> _Provided text_
"""

[kube-prometheus-stack] Help needed: node exporter violate PodSecurity

[Sispheor]

Hello there 👋,

I've deployed the prom stack. Everything is fine except the node exporter daemonset. Here is the log:

W0906 10:54:57.616580  638566 warnings.go:70] would violate PodSecurity "restricted:latest": host namespaces (hostNetwork=true, hostPID=true), allowPrivilegeEscalation != false (container "node-exporter" must set securityContext.allowPrivilegeEscalation=false), unrestricted capabilities (container "node-exporter" must set securityContext.capabilities.drop=["ALL"]), restricted volume types (volumes "proc", "sys", "root" use restricted volume type "hostPath"), seccompProfile (pod or container "node-exporter" must set securityContext.seccompProfile.type to "RuntimeDefault" or "Localhost")
Release "prometheus" has been upgraded. Happy Helming!

"""

> _Problems to solve_
1. In the node exporter post, copy the stretch from "[kube-prometheus-stack] Help needed: node" through "upgraded. Happy Helming!", switching "prom stack" to "Prometheus stack".
2. Using the node exporter post, decide whether each statement agrees with it, and give yes or no with the deciding words quoted: (a) The warning reports that the pod uses both hostNetwork and hostPID. (b) The poster says the node exporter daemonset is the only part that is not fine. (c) The upgrade of the release "prometheus" failed.

Spatial grounding data:
"""

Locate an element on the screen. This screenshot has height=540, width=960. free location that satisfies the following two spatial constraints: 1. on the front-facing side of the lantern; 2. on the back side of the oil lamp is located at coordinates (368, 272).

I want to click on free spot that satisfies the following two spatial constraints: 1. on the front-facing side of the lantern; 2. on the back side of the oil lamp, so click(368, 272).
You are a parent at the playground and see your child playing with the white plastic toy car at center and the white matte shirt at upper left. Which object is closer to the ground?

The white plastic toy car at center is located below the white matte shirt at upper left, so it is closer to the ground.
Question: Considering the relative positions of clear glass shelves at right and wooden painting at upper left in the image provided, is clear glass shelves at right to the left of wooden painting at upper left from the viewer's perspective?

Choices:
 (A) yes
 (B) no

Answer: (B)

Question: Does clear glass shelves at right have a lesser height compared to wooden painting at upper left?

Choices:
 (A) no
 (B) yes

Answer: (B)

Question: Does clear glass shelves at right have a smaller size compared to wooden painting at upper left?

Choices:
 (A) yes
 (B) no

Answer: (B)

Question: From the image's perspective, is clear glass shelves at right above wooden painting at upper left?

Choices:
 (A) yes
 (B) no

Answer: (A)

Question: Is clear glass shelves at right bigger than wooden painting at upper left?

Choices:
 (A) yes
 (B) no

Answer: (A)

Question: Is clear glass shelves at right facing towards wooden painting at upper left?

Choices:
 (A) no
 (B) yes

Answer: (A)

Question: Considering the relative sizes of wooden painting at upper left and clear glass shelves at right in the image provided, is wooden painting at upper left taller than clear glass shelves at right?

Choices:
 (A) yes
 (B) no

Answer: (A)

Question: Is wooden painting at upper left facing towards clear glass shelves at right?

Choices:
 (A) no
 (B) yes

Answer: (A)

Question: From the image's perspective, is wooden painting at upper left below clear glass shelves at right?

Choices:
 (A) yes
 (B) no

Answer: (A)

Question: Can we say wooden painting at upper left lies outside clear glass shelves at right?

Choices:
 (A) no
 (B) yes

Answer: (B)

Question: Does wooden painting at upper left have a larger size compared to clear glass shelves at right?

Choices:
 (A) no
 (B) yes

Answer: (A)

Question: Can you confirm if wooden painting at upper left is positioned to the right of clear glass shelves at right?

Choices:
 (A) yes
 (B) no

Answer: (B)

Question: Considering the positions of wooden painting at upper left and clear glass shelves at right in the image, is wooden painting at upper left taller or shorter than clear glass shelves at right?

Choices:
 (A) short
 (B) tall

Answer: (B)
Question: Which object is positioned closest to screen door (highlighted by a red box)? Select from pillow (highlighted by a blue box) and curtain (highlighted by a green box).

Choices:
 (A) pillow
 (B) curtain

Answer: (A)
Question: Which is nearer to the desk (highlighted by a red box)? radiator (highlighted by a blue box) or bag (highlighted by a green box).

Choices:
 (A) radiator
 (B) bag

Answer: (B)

"""

> _Solutions to the tasks_
1.
[kube-prometheus-stack] Help needed: node exporter violate PodSecurity

[Sispheor]

Hello there 👋,

I've deployed the Prometheus stack. Everything is fine except the node exporter daemonset. Here is the log:

W0906 10:54:57.616580  638566 warnings.go:70] would violate PodSecurity "restricted:latest": host namespaces (hostNetwork=true, hostPID=true), allowPrivilegeEscalation != false (container "node-exporter" must set securityContext.allowPrivilegeEscalation=false), unrestricted capabilities (container "node-exporter" must set securityContext.capabilities.drop=["ALL"]), restricted volume types (volumes "proc", "sys", "root" use restricted volume type "hostPath"), seccompProfile (pod or container "node-exporter" must set securityContext.seccompProfile.type to "RuntimeDefault" or "Localhost")
Release "prometheus" has been upgraded. Happy Helming!

2.
(a) Yes: "host namespaces (hostNetwork=true, hostPID=true)"
(b) Yes: "Everything is fine except the node exporter daemonset."
(c) No: "Release "prometheus" has been upgraded."